Les affrontements entre Israël et le Hezbollah pro-iranien au Liban semblaient avoir cessé, mais une frappe israélienne a tué une personne dans le sud lundi à la mi-journée. Puis le Hezbollah a annoncé y avoir "repoussé", au moyen de roquettes et de drones, une force israélienne qui tentait d'avancer.

L'armée israélienne restera au Liban "aussi longtemps que nécessaire", comme en Syrie et à Gaza, a déclaré lundi soir le Premier ministre Benjamin Netanyahu.

Alors que l'accord irano-américain est largement perçu comme un échec pour Israël par la société et une grande partie de la classe politique, le Premier ministre israélien a affirmé que la guerre avait sauvé son pays de la menace d'une "destruction nucléaire".

Et annoncé qu'il comptait se présenter aux élections législatives d'ici la fin de l'année, malgré les critiques et son procès pour corruption. Âgé de 76 ans, il a gouverné le pays plus longtemps qu'aucun autre Premier ministre: plus de 18 années cumulées depuis 1996.
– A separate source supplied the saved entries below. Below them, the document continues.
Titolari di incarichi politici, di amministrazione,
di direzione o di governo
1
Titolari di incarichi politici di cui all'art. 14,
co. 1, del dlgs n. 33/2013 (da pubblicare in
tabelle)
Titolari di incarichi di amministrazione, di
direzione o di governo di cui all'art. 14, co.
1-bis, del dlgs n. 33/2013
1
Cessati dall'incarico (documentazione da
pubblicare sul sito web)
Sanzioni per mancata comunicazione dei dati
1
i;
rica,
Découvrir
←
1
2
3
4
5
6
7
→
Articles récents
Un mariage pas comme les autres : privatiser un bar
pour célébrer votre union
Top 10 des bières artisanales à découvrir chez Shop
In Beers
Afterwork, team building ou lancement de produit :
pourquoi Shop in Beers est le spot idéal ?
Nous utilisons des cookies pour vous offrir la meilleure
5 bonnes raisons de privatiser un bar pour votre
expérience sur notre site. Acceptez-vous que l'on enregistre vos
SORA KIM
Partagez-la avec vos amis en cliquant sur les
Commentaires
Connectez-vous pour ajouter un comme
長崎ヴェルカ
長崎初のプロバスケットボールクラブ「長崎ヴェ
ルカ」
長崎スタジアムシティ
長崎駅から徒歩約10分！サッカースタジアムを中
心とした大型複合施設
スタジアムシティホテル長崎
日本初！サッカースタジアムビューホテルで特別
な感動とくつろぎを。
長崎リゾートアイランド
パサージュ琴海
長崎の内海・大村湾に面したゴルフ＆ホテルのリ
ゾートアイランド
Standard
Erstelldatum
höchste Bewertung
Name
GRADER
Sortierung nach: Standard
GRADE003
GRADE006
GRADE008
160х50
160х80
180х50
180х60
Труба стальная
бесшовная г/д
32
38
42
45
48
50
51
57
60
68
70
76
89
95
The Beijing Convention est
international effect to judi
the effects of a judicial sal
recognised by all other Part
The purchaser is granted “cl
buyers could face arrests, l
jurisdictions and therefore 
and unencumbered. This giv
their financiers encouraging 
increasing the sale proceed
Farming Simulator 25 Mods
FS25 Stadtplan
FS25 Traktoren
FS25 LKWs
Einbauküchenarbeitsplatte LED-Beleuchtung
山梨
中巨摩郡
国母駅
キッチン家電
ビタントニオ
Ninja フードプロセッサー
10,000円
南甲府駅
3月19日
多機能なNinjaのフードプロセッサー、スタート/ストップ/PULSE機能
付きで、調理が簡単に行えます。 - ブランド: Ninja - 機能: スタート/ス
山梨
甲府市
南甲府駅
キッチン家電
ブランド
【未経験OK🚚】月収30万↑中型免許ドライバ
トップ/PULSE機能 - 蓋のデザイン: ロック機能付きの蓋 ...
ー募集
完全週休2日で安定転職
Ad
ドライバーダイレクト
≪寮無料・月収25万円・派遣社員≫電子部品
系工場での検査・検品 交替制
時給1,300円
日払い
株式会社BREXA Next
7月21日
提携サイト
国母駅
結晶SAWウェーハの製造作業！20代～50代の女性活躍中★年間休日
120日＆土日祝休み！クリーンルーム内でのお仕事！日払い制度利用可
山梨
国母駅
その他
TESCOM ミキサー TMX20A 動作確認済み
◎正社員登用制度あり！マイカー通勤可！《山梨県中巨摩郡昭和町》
Négociations sur l'uranium iranien 

L'annonce d'un accord pour mettre fin à la guerre, déclenchée le 28 février par des frappes américano-israéliennes et qui a fait des milliers de morts, principalement en Iran et au Liban, a fait chuter les prix du pétrole de près de 5% lundi. Ils se stabilisent mardi.

Les habitants de la région semblaient eux mitigés. "Le peuple iranien n'a rien gagné avec cet accord", réagit Arya, 38 ans, professeur d'anglais à Téhéran. "Les gens ne vont pas revenir à leur vie d'avant."

Au Liban, certains déplacés envisageaient timidement un retour vers le sud dans des zones non occupées par Israël. "Même s'il ne reste que des ruines, nous y planterons une tente et nous y resterons", assure Hana al-Jamma.

Les 60 jours de négociations qui doivent s'ouvrir porteront sur quatre sujets, selon le vice-ministre iranien des Affaires étrangères: la levée des sanctions contre l'Iran, le nucléaire, la "reconstruction" et "le développement économique" du pays, ainsi que "la mise en place d'un mécanisme de suivi" des engagements pris.

L'Iran cherchera "à ce que l'accord final soit soutenu par une résolution du Conseil de sécurité des Nations unies", a précisé sa diplomatie.

Dans des déclarations au New York Times, Donald Trump a indiqué qu'un volet des négociations concernerait l'acceptation par l'Iran d'un moratoire de vingt ans sur l'enrichissement d'uranium, laissant entendre qu'il pourrait transiger sur quinze ans.

En vertu du protocole d'accord, des inspecteurs de l'Agence internationale de l'énergie atomique (AIEA) seront par ailleurs autorisés à se rendre en Iran pour aider Téhéran à "détruire son stock d'uranium hautement enrichi", a annoncé JD Vance sur NBC News.